Maria Clotilde Lemos Petta é coordenadora da Secretaria de Políticas Internacionais da Contee e diretora do Sinpro Campinas e Região, da CTB e da Fise
Política externa de Aécio Neves: a ALCA em pauta
Por Maria Clotilde Lemos Petta*, para o portal "Vermelho"
“Este é um governo que não fala fino com os EUA nem grosso com a Bolívia”, (Chico Buarque de Holanda).
A política externa implementada nos governos Lula e Dilma tem como uma de suas marcas o papel protagonista do Brasil nas relações internacionais.
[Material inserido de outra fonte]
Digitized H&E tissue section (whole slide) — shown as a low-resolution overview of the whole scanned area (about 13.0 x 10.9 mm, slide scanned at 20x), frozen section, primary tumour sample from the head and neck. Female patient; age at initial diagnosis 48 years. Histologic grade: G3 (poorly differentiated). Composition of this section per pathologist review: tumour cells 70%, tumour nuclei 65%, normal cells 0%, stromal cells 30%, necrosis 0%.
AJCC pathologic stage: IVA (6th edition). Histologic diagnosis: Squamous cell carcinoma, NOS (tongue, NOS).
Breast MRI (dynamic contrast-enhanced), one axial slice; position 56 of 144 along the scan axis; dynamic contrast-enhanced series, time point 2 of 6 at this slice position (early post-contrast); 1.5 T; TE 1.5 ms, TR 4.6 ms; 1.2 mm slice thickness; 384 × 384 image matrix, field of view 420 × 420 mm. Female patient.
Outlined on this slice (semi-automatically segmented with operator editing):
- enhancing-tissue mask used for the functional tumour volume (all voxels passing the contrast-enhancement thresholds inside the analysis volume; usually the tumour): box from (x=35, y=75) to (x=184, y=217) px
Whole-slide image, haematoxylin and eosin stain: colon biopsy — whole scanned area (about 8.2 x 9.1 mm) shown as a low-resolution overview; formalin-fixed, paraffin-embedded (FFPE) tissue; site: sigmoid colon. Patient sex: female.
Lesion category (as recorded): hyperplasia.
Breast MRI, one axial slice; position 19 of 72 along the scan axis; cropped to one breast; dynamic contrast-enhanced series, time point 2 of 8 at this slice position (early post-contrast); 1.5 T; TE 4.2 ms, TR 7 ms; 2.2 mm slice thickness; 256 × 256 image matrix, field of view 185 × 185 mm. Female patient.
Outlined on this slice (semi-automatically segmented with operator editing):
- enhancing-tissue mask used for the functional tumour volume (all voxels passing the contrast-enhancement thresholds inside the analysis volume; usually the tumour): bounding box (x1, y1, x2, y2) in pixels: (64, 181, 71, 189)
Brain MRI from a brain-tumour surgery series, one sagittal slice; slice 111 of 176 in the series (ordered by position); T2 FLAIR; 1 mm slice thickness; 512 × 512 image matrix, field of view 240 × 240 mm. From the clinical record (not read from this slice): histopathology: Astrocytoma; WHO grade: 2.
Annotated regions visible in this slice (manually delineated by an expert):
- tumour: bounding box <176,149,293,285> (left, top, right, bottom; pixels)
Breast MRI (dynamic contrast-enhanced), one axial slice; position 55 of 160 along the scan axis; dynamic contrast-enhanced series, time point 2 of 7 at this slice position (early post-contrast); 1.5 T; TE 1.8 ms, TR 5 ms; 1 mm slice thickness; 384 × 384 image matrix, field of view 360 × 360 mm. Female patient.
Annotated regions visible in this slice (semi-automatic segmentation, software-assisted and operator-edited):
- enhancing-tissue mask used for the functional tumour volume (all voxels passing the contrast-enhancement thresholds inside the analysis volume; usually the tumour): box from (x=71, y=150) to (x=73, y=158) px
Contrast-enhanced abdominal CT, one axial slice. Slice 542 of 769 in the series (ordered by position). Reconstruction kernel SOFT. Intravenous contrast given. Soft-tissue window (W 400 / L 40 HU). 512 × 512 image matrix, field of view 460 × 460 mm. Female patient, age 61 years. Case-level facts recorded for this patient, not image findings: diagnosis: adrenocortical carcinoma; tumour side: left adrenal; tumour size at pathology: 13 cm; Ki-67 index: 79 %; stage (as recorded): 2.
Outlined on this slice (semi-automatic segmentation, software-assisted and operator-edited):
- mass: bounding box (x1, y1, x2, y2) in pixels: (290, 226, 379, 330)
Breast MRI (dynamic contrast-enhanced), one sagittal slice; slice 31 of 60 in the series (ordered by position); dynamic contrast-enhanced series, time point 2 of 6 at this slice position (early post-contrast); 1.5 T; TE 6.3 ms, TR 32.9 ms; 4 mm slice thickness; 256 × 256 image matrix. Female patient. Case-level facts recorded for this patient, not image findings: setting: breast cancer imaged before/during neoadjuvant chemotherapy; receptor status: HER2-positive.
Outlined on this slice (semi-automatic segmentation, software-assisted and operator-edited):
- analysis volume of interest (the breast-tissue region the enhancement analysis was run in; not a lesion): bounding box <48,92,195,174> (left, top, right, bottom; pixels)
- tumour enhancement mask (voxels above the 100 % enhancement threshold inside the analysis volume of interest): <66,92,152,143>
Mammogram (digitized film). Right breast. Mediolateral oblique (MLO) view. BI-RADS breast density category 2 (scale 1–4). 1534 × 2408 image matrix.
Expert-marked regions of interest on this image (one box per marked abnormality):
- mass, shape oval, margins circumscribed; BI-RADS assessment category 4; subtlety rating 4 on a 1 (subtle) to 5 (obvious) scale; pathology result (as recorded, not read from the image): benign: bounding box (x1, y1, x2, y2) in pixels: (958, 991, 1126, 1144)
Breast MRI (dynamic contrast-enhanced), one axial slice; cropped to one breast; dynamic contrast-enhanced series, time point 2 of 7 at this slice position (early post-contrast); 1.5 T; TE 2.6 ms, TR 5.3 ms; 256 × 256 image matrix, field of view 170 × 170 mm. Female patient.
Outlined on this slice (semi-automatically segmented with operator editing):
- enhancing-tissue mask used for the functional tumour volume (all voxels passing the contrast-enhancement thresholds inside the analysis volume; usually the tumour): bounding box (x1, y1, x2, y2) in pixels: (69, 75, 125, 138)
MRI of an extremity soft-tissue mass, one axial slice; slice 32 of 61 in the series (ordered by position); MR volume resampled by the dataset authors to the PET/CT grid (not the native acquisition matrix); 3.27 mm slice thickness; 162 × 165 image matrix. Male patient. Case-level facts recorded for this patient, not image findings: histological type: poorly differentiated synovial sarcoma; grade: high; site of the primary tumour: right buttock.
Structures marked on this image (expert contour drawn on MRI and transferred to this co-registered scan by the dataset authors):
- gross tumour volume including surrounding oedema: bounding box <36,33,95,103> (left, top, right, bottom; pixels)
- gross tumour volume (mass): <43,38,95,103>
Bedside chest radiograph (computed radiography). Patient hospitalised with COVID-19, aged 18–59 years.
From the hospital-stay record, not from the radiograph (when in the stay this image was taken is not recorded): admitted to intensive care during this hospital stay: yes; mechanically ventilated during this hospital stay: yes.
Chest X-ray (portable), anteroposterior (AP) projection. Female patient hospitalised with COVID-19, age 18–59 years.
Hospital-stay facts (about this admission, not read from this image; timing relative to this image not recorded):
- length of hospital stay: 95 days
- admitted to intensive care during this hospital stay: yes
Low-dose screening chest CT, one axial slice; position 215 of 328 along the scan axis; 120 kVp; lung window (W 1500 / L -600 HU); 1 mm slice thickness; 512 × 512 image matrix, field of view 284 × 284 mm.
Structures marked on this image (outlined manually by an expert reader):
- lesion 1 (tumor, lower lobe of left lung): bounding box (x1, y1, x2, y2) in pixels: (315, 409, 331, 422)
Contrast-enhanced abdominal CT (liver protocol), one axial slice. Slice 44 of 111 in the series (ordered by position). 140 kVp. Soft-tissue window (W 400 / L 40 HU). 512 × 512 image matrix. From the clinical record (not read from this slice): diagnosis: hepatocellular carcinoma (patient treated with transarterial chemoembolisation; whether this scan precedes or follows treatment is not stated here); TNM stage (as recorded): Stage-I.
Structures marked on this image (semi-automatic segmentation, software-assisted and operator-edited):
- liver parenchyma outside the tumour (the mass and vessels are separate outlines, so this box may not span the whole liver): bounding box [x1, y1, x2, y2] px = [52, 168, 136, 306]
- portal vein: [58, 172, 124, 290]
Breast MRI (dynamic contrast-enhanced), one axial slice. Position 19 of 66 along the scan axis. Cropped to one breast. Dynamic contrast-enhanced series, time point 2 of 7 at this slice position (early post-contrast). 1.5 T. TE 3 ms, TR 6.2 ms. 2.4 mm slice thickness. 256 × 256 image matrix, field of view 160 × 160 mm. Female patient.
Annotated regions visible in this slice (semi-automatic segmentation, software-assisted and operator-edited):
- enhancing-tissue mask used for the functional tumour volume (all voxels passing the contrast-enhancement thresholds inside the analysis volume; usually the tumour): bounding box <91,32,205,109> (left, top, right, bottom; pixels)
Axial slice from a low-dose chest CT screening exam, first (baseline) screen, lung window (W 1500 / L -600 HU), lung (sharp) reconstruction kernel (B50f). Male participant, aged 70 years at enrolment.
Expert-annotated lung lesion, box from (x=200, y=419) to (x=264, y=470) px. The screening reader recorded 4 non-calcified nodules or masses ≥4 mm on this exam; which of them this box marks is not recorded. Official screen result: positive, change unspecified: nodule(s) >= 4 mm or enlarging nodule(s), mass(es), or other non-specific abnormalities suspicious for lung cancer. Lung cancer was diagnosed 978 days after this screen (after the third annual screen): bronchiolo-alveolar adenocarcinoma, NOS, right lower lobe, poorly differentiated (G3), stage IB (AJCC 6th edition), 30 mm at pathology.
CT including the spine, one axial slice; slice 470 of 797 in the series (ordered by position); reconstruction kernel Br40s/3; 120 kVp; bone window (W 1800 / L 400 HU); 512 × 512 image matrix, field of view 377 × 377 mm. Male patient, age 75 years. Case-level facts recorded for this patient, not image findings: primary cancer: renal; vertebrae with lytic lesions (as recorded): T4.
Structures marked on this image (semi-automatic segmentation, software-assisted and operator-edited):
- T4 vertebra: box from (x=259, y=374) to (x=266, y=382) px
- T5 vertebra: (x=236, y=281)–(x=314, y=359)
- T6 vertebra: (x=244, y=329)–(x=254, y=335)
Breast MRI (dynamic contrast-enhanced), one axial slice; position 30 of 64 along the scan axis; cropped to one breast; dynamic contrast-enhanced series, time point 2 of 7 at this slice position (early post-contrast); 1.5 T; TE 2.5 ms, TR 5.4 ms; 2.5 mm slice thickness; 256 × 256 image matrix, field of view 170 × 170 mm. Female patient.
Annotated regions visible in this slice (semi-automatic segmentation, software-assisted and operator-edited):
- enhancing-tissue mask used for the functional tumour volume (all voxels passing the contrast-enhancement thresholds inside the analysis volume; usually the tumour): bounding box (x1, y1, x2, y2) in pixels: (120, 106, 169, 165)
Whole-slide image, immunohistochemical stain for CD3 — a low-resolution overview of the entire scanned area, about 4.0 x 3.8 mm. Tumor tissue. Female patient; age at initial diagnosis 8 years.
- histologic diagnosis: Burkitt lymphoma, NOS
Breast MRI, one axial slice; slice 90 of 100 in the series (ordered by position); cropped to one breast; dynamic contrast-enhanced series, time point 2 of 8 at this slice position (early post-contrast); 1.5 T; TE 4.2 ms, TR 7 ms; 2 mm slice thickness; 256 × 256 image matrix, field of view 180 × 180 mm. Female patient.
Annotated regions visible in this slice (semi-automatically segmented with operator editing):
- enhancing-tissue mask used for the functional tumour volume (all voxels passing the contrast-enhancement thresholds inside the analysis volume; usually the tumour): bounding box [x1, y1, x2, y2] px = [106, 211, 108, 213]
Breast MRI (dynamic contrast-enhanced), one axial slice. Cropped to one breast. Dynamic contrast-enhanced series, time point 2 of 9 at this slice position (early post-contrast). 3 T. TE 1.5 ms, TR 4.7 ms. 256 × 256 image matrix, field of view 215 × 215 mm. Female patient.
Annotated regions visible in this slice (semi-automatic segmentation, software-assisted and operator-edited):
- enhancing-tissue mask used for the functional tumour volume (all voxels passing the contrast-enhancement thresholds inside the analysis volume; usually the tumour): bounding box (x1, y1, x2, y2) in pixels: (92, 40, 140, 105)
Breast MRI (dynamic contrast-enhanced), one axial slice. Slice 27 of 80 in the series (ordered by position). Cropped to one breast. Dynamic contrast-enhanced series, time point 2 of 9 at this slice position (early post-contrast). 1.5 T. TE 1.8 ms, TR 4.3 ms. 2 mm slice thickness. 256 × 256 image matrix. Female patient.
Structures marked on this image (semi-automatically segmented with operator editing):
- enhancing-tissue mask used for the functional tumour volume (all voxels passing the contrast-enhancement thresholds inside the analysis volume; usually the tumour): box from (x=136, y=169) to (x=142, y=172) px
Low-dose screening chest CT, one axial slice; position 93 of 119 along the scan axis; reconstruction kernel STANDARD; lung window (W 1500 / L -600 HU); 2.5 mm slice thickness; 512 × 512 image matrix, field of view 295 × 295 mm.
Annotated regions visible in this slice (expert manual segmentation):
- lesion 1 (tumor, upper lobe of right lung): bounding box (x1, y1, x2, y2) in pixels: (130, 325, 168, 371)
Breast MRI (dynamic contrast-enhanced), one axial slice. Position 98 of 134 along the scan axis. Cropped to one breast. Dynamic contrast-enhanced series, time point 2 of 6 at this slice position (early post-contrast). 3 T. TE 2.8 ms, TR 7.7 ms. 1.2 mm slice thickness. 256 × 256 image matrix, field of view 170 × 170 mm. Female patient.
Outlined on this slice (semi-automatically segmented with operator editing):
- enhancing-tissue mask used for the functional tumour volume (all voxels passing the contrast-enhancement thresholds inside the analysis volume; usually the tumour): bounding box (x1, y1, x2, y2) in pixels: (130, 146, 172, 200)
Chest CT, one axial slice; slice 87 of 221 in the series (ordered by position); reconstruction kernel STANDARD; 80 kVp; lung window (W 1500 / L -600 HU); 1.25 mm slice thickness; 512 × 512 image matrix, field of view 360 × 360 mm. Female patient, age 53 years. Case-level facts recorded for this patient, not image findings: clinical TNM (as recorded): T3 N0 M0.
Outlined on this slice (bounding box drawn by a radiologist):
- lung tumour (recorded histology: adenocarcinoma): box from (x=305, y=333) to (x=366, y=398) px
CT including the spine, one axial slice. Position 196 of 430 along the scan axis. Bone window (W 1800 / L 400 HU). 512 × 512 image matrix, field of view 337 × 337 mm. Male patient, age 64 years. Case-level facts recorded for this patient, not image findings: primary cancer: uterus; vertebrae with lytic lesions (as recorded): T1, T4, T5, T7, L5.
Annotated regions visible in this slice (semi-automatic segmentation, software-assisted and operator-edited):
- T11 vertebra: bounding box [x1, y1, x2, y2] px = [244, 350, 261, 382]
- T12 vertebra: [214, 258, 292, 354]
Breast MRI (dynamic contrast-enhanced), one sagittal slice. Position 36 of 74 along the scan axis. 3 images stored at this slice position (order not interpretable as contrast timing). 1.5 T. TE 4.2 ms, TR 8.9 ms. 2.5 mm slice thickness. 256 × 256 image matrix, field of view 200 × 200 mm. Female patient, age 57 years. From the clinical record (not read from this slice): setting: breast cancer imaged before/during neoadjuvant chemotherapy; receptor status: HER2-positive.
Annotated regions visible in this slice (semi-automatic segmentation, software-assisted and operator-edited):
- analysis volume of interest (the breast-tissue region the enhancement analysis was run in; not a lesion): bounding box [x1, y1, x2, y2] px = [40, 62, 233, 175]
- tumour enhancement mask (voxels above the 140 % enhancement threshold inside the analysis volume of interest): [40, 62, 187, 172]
Essa marca tem sido reconhecida por eminentes estudiosos da atual conjuntura.
De fato, uma análise da política externa iniciada no governo Lula com o chanceler Amorim, e que tem continuidade no governo Dilma, tem como uma das suas características uma posição altiva do Brasil nas relações exteriores, em especial com os EUA, e no avanço do processo de integração latino-americana. Sendo assim, é extremamente preocupante a possibilidade de eleição do senador Aécio Neves. Embora tente se apresentar como candidato da mudança, uma análise de sua trajetória política e de suas propostas referentes à política internacional demonstra que sua eleição significará um grave retrocesso no posicionamento do Brasil no cenário internacional.
Um primeiro fato que chama atenção nos seus pronunciamentos e no debate eleitoral é seu posicionamento em relação ao Mercosul. No programa de governo apresentado oficialmente, essa questão é tratada de forma muito genérica. É colocada em termos de “…um acordo preferencial com os Estados Unidos….” ou “…restabelecer a primazia da liberalização comercial …”. Em relação ao Mercosul “…flexibilizar suas regras… e …nova estratégia de negociações comerciais bilaterais, regionais e globais…”(02).
No entanto, na sua trajetória política e em recente pronunciamento é que sua posição frente à política externa fica evidenciada. Em abril passado, em palestra durante o Fórum da Liberdade, promovido pelo Instituto de Estudos Empresariais (IEE), ele classificou o Mercosul como “coisa anacrônica” que “não está servindo a nenhum interesse dos brasileiros”(03).
Aécio Neves repetiria esse posicionamento em vários pronunciamentos e eventos. Em entrevista a um jornal da Argentina, o ‘La Nacional’, declarou: “Temos que ter a coragem de repensar e revisar o Mercosul… Temos que transformar o Mercosul em uma área de livre comércio, que permita a cada Estado-membro firmar acordos comerciais com outros países”, afirmou Aécio. Ele deu uma ideia do que considera adequado: “A Aliança do Pacífico, constituída por México, Colômbia, Peru e Chile, é um exemplo de dinamismo”(04).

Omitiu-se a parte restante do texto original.